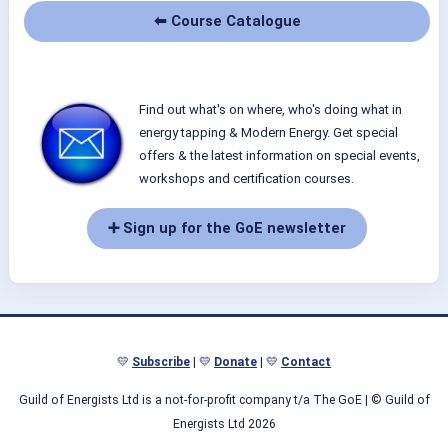
⬅ Course Catalogue
Find out what's on where, who's doing what in
energy tapping & Modern Energy. Get special
offers & the latest information on special events,
workshops and certification courses.
➕ Sign up for the GoE newsletter
💛
Subscribe
| 💛
Donate
| 💛
Contact
Guild of Energists Ltd is a not-for-profit company t/a The GoE
| © Guild of
Energists Ltd 2026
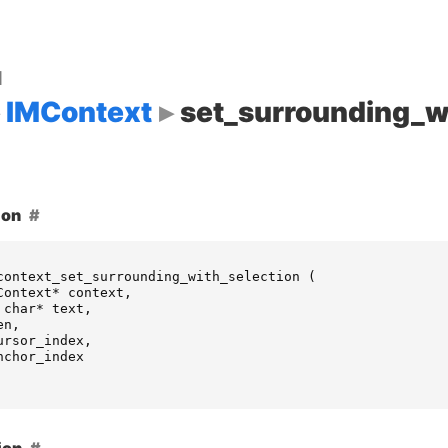
d
IMContext
set_surrounding_w
ion
context_set_surrounding_with_selection
(
Context
*
context
,
char
*
text
,
en
,
ursor_index
,
nchor_index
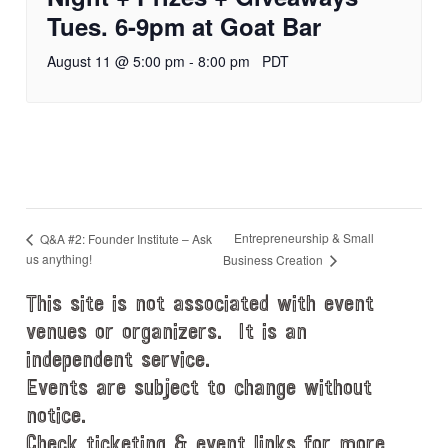
Tues. 6-9pm at Goat Bar
August 11 @ 5:00 pm
-
8:00 pm
PDT
Entrepreneurship & Small
Q&A #2: Founder Institute – Ask
us anything!
Business Creation
This site is not associated with event
venues or organizers. It is an
independent service.
Events are subject to change without
notice.
Check ticketing & event links for more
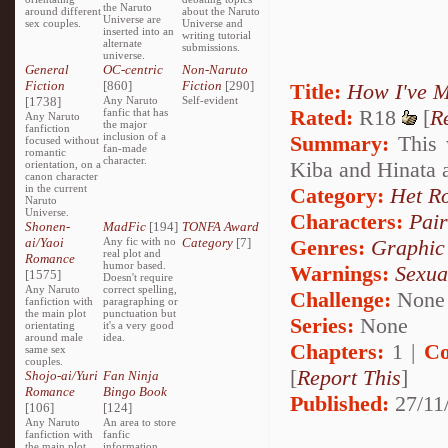
the Naruto
around different
about the Naruto
Universe are
sex couples.
Universe and
inserted into an
writing tutorial
alternate
submissions.
universe.
General
OC-centric
Non-Naruto
Fiction
[860]
Fiction
[290]
Title:
How I've M
[1738]
Any Naruto
Self-evident
Rated:
R18
[
R
fanfic that has
Any Naruto
the major
fanfiction
inclusion of a
Summary:
This 
focused without
fan-made
romantic
character.
Kiba and Hinata 
orientation, on a
canon character
in the current
Category:
Het R
Naruto
Universe.
Characters:
Pai
Shonen-
MadFic
[194]
TONFA Award
ai/Yaoi
Any fic with no
Category
[7]
Genres:
Graphic
real plot and
Romance
humor based.
Warnings:
Sexua
[1575]
Doesn't require
Any Naruto
correct spelling,
Challenge:
None
fanfiction with
paragraphing or
the main plot
punctuation but
Series:
None
orientating
it's a very good
around male
idea.
Chapters:
1 |
Co
same sex
couples.
[
Report This
]
Shojo-ai/Yuri
Fan Ninja
Romance
Bingo Book
Published:
27/11
[106]
[124]
Any Naruto
An area to store
fanfiction with
fanfic
the main plot
information,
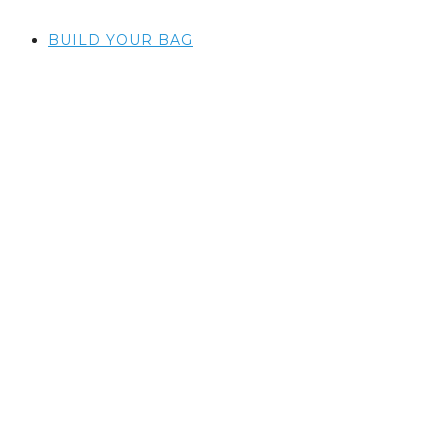
BUILD YOUR BAG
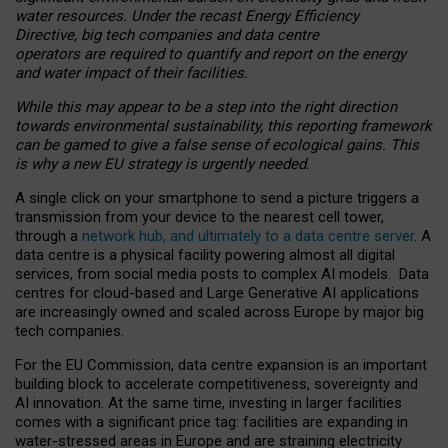
water resources. Under the recast Energy Efficiency
Directive, big tech companies and data centre
operators are required to quantify and report on the energy
and water impact of their facilities.
While this may appear to be a step into the right direction
towards environmental sustainability, this reporting framework
can be gamed to give a false sense of ecological gains. This
is why a new EU strategy is urgently needed.
A single click on your smartphone to send a picture triggers a
transmission from your device to the nearest cell tower,
through a
network hub, and ultimately to a data centre server
. A
data centre is a physical facility powering almost all digital
services, from social media posts to complex AI models. Data
centres for cloud-based and Large Generative AI applications
are increasingly owned and scaled across Europe by major big
tech companies.
For the EU Commission, data centre expansion is an important
building block to accelerate competitiveness, sovereignty and
AI innovation. At the same time, investing in larger facilities
comes with a significant price tag: facilities are expanding in
water-stressed areas in Europe and are straining electricity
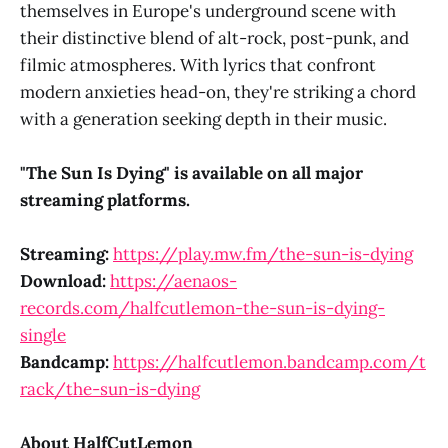
themselves in Europe's underground scene with
their distinctive blend of alt-rock, post-punk, and
filmic atmospheres. With lyrics that confront
modern anxieties head-on, they're striking a chord
with a generation seeking depth in their music.
"The Sun Is Dying" is available on all major
streaming platforms.
Streaming:
https://play.mw.fm/the-sun-is-dying
Download:
https://aenaos-
records.com/halfcutlemon-the-sun-is-dying-
single​​​​​​​
Bandcamp:
https://halfcutlemon.bandcamp.com/t
rack/the-sun-is-dying
About HalfCutLemon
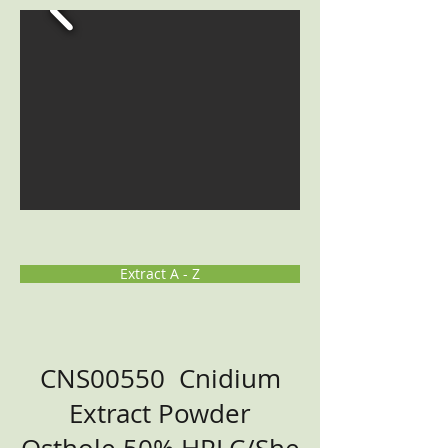
Extract A - Z
CNS00550 Cnidium
Extract Powder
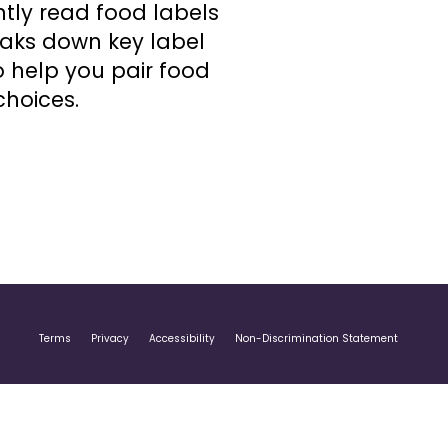
tly read food labels
eaks down key label
o help you pair food
choices.
Terms
Privacy
Accessibility
Non-Discrimination Statement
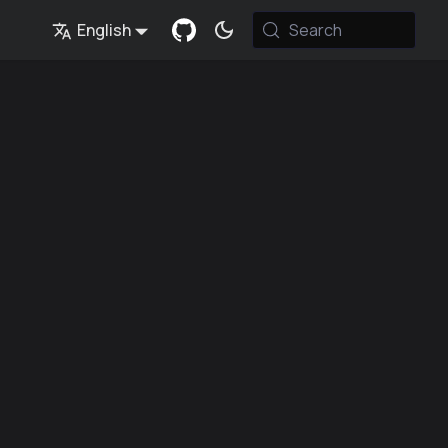
English
Search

++++++++++++++++++++

WORK INSTRUCTIONS
Reproduce the stretch of the records from their beginning through the line containing "Check ticketing & event links for more", and omit the pictures from your copy.

REPLY
⬅ Course Catalogue
Find out what's on where, who's doing what in
energy tapping & Modern Energy. Get special
offers & the latest information on special events,
workshops and certification courses.
➕ Sign up for the GoE newsletter
💛
Subscribe
| 💛
Donate
| 💛
Contact
Guild of Energists Ltd is a not-for-profit company t/a The GoE
| © Guild of
Energists Ltd 2026
d
IMContext
set_surrounding_w
ion
context_set_surrounding_with_selection
(
Context
*
context
,
char
*
text
,
en
,
ursor_index
,
nchor_index
Tues. 6-9pm at Goat Bar
August 11 @ 5:00 pm
-
8:00 pm
PDT
Entrepreneurship & Small
Q&A #2: Founder Institute – Ask
us anything!
Business Creation
This site is not associated with event
venues or organizers. It is an
independent service.
Events are subject to change without
notice.
Check ticketing & event links for more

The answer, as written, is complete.